BRIEF:
Each record is to be transcribed in full and exactly.

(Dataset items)
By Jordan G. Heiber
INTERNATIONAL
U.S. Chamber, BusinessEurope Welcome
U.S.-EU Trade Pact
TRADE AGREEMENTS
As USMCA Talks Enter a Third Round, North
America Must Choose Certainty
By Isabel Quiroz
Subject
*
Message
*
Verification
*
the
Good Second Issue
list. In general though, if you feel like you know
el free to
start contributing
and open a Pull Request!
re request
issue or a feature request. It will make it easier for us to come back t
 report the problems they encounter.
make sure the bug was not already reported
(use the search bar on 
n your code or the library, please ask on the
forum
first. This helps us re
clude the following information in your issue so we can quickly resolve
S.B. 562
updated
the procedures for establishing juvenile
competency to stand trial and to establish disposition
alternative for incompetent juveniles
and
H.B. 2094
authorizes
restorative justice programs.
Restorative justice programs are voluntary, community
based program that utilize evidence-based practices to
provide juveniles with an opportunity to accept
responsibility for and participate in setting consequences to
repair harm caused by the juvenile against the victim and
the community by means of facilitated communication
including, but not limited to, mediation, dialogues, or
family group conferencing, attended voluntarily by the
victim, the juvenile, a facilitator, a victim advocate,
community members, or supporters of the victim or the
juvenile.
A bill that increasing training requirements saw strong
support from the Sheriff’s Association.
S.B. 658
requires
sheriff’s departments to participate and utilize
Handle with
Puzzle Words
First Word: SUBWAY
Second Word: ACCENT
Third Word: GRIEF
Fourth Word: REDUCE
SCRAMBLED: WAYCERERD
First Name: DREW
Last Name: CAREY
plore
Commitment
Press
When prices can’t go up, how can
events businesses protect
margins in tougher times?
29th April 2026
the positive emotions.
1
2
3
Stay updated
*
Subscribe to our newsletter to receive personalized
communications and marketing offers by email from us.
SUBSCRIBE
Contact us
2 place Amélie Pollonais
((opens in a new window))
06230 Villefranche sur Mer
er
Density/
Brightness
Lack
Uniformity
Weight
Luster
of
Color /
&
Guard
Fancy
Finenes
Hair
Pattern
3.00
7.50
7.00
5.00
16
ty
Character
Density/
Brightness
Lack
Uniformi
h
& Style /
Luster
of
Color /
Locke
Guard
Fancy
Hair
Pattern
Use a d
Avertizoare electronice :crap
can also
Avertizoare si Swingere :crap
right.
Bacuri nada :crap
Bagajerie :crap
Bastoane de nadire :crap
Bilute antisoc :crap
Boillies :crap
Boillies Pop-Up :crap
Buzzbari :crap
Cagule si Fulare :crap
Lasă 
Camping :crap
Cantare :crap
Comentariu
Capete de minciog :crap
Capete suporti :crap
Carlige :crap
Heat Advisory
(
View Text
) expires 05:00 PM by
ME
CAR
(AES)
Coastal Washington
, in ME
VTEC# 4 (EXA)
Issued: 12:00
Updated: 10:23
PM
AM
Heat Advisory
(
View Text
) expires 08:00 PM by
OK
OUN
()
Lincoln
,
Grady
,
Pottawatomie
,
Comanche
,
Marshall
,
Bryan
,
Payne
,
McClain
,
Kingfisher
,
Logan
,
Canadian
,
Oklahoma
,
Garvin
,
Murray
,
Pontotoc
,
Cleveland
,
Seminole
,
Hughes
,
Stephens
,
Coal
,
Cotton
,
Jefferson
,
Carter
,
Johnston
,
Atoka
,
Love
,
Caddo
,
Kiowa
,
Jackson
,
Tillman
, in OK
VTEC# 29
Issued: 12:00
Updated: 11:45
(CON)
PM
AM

EXPECTED ANSWER:
By Jordan G. Heiber
INTERNATIONAL
U.S. Chamber, BusinessEurope Welcome
U.S.-EU Trade Pact
TRADE AGREEMENTS
As USMCA Talks Enter a Third Round, North
America Must Choose Certainty
By Isabel Quiroz
Subject
*
Message
*
Verification
*
the
Good Second Issue
list. In general though, if you feel like you know
el free to
start contributing
and open a Pull Request!
re request
issue or a feature request. It will make it easier for us to come back t
 report the problems they encounter.
make sure the bug was not already reported
(use the search bar on 
n your code or the library, please ask on the
forum
first. This helps us re
clude the following information in your issue so we can quickly resolve
S.B. 562
updated
the procedures for establishing juvenile
competency to stand trial and to establish disposition
alternative for incompetent juveniles
and
H.B. 2094
authorizes
restorative justice programs.
Restorative justice programs are voluntary, community
based program that utilize evidence-based practices to
provide juveniles with an opportunity to accept
responsibility for and participate in setting consequences to
repair harm caused by the juvenile against the victim and
the community by means of facilitated communication
including, but not limited to, mediation, dialogues, or
family group conferencing, attended voluntarily by the
victim, the juvenile, a facilitator, a victim advocate,
community members, or supporters of the victim or the
juvenile.
A bill that increasing training requirements saw strong
support from the Sheriff’s Association.
S.B. 658
requires
sheriff’s departments to participate and utilize
Handle with
Puzzle Words
First Word: SUBWAY
Second Word: ACCENT
Third Word: GRIEF
Fourth Word: REDUCE
SCRAMBLED: WAYCERERD
First Name: DREW
Last Name: CAREY
plore
Commitment
Press
When prices can’t go up, how can
events businesses protect
margins in tougher times?
29th April 2026
the positive emotions.
1
2
3
Stay updated
*
Subscribe to our newsletter to receive personalized
communications and marketing offers by email from us.
SUBSCRIBE
Contact us
2 place Amélie Pollonais
((opens in a new window))
06230 Villefranche sur Mer
er
Density/
Brightness
Lack
Uniformity
Weight
Luster
of
Color /
&
Guard
Fancy
Finenes
Hair
Pattern
3.00
7.50
7.00
5.00
16
ty
Character
Density/
Brightness
Lack
Uniformi
h
& Style /
Luster
of
Color /
Locke
Guard
Fancy
Hair
Pattern
Use a d
Avertizoare electronice :crap
can also
Avertizoare si Swingere :crap
right.
Bacuri nada :crap
Bagajerie :crap
Bastoane de nadire :crap
Bilute antisoc :crap
Boillies :crap
Boillies Pop-Up :crap
Buzzbari :crap
Cagule si Fulare :crap
Lasă 
Camping :crap
Cantare :crap
Comentariu
Capete de minciog :crap
Capete suporti :crap
Carlige :crap
Heat Advisory
(
View Text
) expires 05:00 PM by
ME
CAR
(AES)
Coastal Washington
, in ME
VTEC# 4 (EXA)
Issued: 12:00
Updated: 10:23
PM
AM
Heat Advisory
(
View Text
) expires 08:00 PM by
OK
OUN
()
Lincoln
,
Grady
,
Pottawatomie
,
Comanche
,
Marshall
,
Bryan
,
Payne
,
McClain
,
Kingfisher
,
Logan
,
Canadian
,
Oklahoma
,
Garvin
,
Murray
,
Pontotoc
,
Cleveland
,
Seminole
,
Hughes
,
Stephens
,
Coal
,
Cotton
,
Jefferson
,
Carter
,
Johnston
,
Atoka
,
Love
,
Caddo
,
Kiowa
,
Jackson
,
Tillman
, in OK
VTEC# 29
Issued: 12:00
Updated: 11:45
(CON)
PM
AM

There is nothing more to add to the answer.